Skip to Content

‘Hellraiser’ Book 3: Beauty comes in at the eye

‘Hellraiser’ Book 3: Beauty comes in at the eye

Songs of Metal and Flesh
Hellraiser Book 3
Written by Peter Atkins
Art by Dave Dorman, Lurene Haines & Phil Felix
Published by Epic Comics

Hellraiser cover

Music and hell have been closely associated since at least the Middle Ages, when the Catholic Church strictly controlled the use of the tritone, or Devil’s Interval. A wide range of musicians, from Nicolò Paganini to seminal bluesman Robert Johnson, are among those said to have made Faustian bargains to attain their talent and fame. These stories are, by now, so familiar as to be clichés.

Clive Barker wonderfully reimagined hell and deals with the devil with his novella The Hellbound Heart and Hellraiser, his own cinematic adaptation. While the sequels kept coming, to ever-diminishing returns, the initial Hellraiser comic series from Marvel’s Epic imprint remained true to Barker’s original vision.

Peter Atkins, screenwriter of Hellbound: Hellraiser 2 (a.k.a the only sequel that matters), used the comics platform to make something new of the “diabolical pact made at the crossroads” trope. “Songs of Metal and Flesh” originally appeared in Epic’s Hellraiser #3 and delivers a very Barker-esque mix of dread, viscera and sadomasochism that manages to be both bleak and queasily beautiful, with art by Dave Dorman, Lurene Haines and Phil Felix that is very much worthy of the writing.

Infernal-Symphany

It’s the story of Jason Marlowe who, we learn via his first-person internal monologue, was blinded as a child but enthusiastically embraced the resultant heightening of his remaining senses.

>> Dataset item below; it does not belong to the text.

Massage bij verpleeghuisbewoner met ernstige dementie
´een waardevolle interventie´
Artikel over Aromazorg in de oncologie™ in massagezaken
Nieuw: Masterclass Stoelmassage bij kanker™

He also develops a powerful musical talent and, as Atkins so ably describes, begins to discern “hidden melodies, those mysterious harmonies that I knew circled somewhere between our world and the next.”

Lust and envy bring an end to Jason’s professional musical aspirations and he devotes his time to unlocking those hidden melodies, with the covert guidance of hell. He finds the music is quite literally within him and creates not only the ultimate example of diabolus in musica, but also a gruesome and ironic prison for himself.

The terrible beauty of “Songs of Metal and Flesh” (and this part of the Barkerverse writ large) is rather like the tritone: Dissonance in search of resolution that will never come.